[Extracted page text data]

_____

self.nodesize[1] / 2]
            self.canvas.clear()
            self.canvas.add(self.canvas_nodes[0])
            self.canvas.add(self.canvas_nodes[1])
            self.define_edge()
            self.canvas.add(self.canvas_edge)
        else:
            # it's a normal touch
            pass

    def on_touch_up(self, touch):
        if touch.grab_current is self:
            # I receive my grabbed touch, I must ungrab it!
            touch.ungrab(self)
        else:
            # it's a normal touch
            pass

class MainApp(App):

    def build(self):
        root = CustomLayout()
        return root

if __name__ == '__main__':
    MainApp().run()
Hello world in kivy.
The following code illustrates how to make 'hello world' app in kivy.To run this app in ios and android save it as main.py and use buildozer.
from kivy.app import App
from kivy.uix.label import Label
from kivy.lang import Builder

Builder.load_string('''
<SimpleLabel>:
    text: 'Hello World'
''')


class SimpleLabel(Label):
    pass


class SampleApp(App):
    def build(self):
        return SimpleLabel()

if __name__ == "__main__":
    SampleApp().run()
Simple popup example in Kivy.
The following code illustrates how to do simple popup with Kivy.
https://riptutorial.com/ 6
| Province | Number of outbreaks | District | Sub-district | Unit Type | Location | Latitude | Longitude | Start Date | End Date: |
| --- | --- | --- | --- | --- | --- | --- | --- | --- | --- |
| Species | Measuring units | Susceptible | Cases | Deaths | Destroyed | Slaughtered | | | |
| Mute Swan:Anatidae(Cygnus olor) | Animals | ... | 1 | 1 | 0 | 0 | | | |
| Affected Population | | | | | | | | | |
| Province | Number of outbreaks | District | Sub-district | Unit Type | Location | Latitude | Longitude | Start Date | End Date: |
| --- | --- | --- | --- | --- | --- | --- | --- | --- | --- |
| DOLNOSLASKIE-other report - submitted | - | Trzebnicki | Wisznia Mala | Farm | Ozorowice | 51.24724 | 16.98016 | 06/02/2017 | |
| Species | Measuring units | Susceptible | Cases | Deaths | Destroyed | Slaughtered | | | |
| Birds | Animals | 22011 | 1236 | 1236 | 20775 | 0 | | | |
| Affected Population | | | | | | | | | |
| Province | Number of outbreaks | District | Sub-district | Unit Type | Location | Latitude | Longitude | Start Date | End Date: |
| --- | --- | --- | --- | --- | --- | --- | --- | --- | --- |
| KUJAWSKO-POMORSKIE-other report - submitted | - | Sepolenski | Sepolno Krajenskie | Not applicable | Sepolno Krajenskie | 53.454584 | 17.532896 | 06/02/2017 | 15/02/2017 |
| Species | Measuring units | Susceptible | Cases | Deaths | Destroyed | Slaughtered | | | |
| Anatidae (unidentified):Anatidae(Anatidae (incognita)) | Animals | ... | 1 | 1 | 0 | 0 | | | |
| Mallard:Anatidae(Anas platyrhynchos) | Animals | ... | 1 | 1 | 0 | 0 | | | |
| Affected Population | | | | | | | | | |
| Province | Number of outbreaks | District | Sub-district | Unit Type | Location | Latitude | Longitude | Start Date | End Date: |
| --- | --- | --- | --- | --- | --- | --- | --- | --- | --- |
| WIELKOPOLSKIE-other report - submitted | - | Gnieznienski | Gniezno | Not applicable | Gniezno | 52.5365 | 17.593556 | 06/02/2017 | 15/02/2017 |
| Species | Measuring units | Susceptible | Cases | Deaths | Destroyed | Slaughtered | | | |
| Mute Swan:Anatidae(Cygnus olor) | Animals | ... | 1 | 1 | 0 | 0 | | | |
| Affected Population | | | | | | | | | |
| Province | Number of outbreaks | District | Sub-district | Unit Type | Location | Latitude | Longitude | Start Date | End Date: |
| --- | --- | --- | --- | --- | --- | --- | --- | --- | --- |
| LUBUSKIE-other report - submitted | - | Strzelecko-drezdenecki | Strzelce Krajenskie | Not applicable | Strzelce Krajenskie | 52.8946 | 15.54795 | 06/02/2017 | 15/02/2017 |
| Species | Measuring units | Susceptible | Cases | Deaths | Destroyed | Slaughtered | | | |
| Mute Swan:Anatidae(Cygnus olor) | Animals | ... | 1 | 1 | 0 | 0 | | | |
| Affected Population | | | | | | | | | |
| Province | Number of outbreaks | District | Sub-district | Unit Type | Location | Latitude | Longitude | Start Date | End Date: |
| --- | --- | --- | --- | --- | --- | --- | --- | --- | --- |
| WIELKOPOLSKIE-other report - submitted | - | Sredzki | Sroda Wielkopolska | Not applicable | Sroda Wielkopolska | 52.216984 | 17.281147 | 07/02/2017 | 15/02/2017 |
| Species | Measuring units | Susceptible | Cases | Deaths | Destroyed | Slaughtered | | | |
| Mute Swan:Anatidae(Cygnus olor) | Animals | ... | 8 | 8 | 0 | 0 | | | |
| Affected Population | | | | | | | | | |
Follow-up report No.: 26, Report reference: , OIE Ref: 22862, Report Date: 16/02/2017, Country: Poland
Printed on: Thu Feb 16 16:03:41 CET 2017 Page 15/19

_____

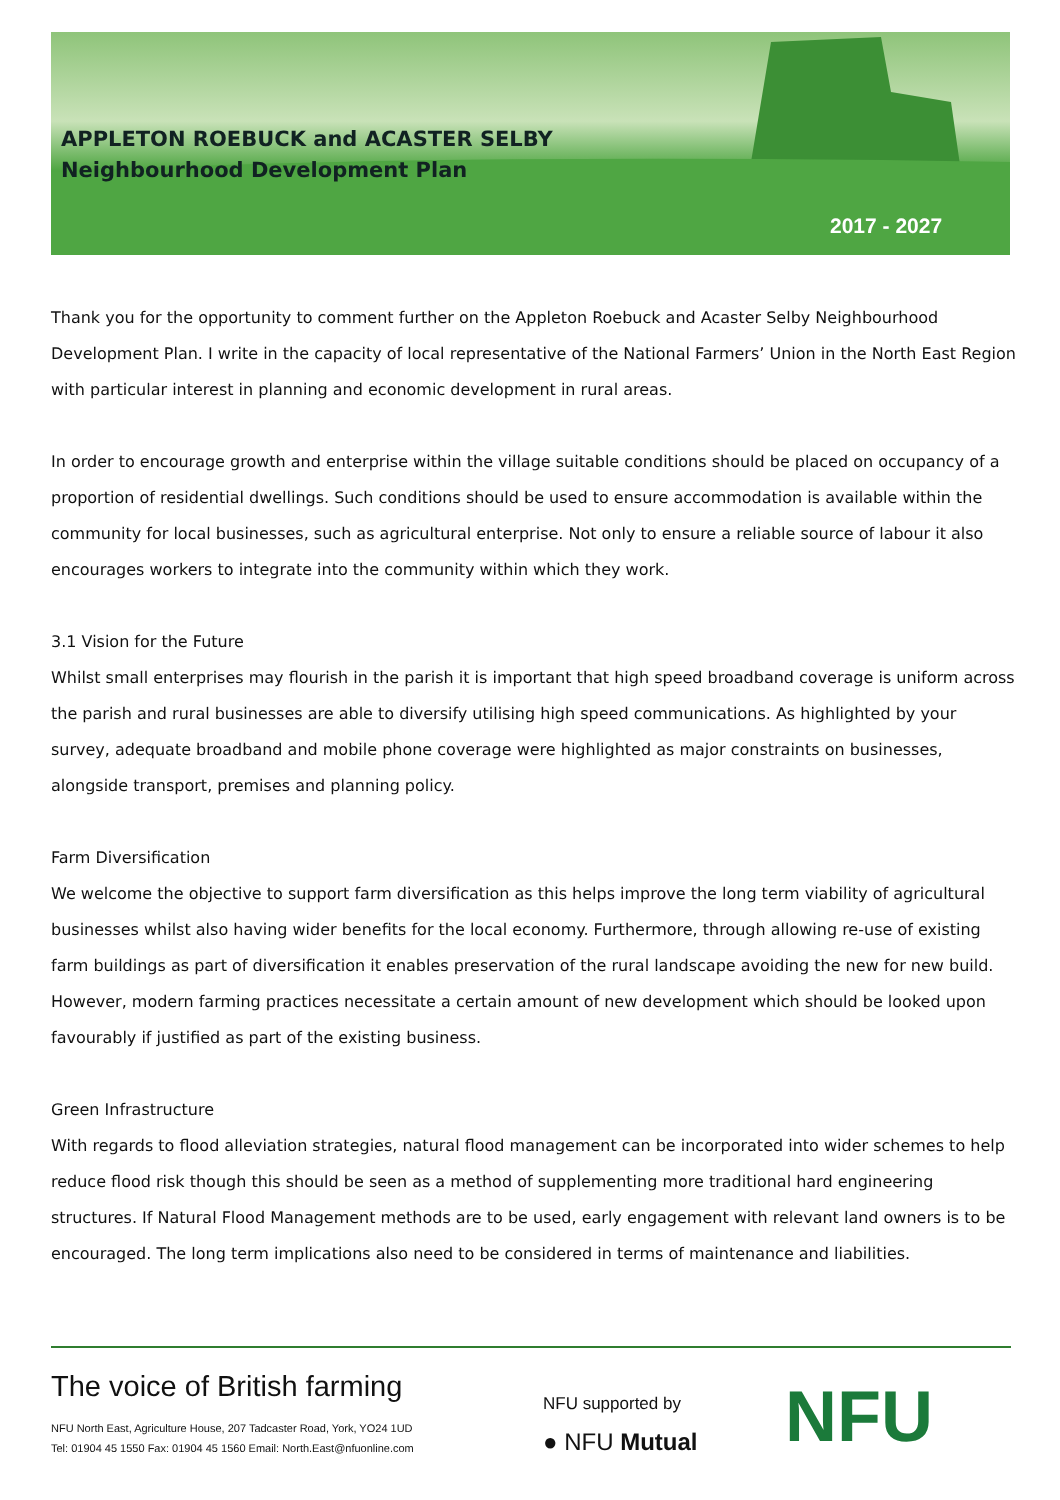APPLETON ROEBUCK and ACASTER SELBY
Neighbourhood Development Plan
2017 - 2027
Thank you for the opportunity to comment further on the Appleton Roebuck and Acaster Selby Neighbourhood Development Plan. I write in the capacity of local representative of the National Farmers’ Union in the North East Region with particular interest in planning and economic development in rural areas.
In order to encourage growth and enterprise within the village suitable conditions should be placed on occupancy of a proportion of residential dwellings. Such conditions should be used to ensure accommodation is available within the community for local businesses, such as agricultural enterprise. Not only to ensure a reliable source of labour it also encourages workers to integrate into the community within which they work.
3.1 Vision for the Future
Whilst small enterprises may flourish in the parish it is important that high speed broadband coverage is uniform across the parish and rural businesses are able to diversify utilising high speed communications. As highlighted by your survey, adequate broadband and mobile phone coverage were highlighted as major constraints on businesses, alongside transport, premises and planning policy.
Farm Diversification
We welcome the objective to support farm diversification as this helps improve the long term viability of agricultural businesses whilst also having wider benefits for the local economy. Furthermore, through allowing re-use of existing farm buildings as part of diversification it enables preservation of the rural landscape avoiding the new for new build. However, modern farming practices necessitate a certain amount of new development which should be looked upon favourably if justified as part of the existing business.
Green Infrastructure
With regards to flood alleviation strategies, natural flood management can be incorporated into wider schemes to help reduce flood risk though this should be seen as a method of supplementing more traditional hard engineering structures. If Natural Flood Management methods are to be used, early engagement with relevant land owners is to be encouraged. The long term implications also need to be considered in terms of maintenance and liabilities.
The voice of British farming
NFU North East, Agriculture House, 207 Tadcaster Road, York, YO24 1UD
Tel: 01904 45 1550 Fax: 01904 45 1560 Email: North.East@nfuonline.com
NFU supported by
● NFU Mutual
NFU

_____

**ASSIGNMENT**
Repeat, exactly as they stand above, the lines from the line with "self.nodesize[1] / 2]" to the line with "root = CustomLayout()", both lines included.

**TASK ANSWER**
self.nodesize[1] / 2]
            self.canvas.clear()
            self.canvas.add(self.canvas_nodes[0])
            self.canvas.add(self.canvas_nodes[1])
            self.define_edge()
            self.canvas.add(self.canvas_edge)
        else:
            # it's a normal touch
            pass

    def on_touch_up(self, touch):
        if touch.grab_current is self:
            # I receive my grabbed touch, I must ungrab it!
            touch.ungrab(self)
        else:
            # it's a normal touch
            pass

class MainApp(App):

    def build(self):
        root = CustomLayout()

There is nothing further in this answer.